CMAJ: PPIs increase risk of heart attacks for patients on clopidogrel
Patients taking clopidogrel following a heart attack are at a significantly higher risk of a recurrence if they are also taking acid-lowering medications such as proton pump inhibitors (PPIs), according to a study published online in January in the Canadian Medical Association Journal.

Previous research indicates that PPIs other than pantoprazole can block the liver's ability to convert clopidogrel to its active form, required for clopidogrel's anti-platelet effect. Due to questions raised by these studies, the FDA launched further studies, seeking a better understanding and characterization of the effects of genetic factors and other drugs, especially PPIs, on the effectiveness of clopidogrel.

Recent guidelines from the American Heart Association (AHA), the American College of Gastroenterology (ACG) and the American College of Cardiology (ACC) recommend PPI therapy for many patients following a MI to prevent bleeding from the stomach, including all patients aged 60 years or older receiving ASA. Because clopidogrel and aspirin are often prescribed together following a heart attack, the authors said that it is probable that millions of patients worldwide will take a PPI with clopidogrel.

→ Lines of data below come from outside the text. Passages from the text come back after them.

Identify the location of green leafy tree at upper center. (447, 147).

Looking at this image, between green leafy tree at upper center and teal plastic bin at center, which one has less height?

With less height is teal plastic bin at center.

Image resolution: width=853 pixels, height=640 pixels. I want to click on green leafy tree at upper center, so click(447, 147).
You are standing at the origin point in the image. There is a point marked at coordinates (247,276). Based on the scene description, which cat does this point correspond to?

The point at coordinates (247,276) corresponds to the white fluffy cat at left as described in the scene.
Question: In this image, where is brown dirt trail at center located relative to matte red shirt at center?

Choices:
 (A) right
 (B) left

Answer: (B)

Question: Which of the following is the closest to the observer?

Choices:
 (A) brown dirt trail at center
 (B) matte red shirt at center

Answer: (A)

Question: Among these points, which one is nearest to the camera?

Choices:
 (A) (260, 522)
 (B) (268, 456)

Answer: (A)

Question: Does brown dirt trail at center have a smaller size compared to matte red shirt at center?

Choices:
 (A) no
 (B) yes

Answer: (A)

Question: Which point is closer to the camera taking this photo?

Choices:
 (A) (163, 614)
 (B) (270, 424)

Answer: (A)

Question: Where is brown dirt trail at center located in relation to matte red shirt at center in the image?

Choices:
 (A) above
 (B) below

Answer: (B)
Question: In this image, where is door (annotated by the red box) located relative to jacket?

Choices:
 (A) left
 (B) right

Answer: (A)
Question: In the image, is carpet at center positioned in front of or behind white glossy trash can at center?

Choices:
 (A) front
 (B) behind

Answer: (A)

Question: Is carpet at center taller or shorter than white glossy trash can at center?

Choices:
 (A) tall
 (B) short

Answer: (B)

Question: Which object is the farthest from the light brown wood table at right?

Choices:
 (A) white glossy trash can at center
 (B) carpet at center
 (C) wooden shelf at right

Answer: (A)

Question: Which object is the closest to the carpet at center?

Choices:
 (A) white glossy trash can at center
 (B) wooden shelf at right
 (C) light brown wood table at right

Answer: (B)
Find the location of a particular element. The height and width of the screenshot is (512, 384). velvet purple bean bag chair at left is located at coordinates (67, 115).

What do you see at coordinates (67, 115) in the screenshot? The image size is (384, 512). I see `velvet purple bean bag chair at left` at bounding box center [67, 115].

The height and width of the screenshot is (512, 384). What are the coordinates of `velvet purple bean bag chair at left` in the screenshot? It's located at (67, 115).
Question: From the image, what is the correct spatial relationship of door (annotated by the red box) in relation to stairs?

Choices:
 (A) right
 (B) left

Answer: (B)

The study found a significantly increased risk of readmission for heart attacks patients, aged 66 years and older, if they were taking one of several PPIs, including omeprazole (Prilosec, AstraZeneca) lansoprazole (Prevacid, TAP Pharmaceuticals) or rabeprazole (Aciphex, Ortho-McNeil-Janssen Pharmaceuticals). The investigators found no such association with the PPI pantoprazole (Protonix, Wyeth) or with other acid-lowering medications, called H2 receptor antagonists.

The researchers conducted a population-based, nested-case control study among patients age 66 years or older, who commenced clopidogrel between April 1, 2002, and Dec. 31, 2007, following hospital discharge after treatment of acute MI. The cases were those readmitted with acute myocardial infarction within 90 days after discharge. The investigators performed a secondary analysis considering events within one year.

Among 13,636 patients prescribed clopidogrel following acute MI, the researchers identified 734 cases re-admitted with myocardial infarction and 2,057 controls.  After extensive multivariable adjustment, current use of PPI was associated with an increased risk of reinfarction. They found no association with more distant exposure to PPIs or in multiple sensitivity analyses. In a stratified analysis, pantoprazole, which does not inhibit cytochrome P450 2C19, had no association with readmission for MI.

“Depending on the exposure to these drugs following a heart attack, we estimate that 5 to 15 percent of early readmissions for MI among patients taking clopidogrel could be the result of this drug interaction," wrote the study’s lead author David Juurlink, MD, head of the division of clinical pharmacology and toxicology at Sunnybrook Health Sciences Centre in Toronto. "These findings highlight a widely unappreciated, extremely common and completely avoidable drug interaction in a population of patient at very high risk of reinfarction.”

“Our findings suggest that indiscriminate treatment with a PPI could result in thousands of additional cases of recurrent MI each year, all of which could be avoided simply by selectively prescribing pantoprazole in patients receiving clopidogrel who require treatment with a PPI,” the authors wrote.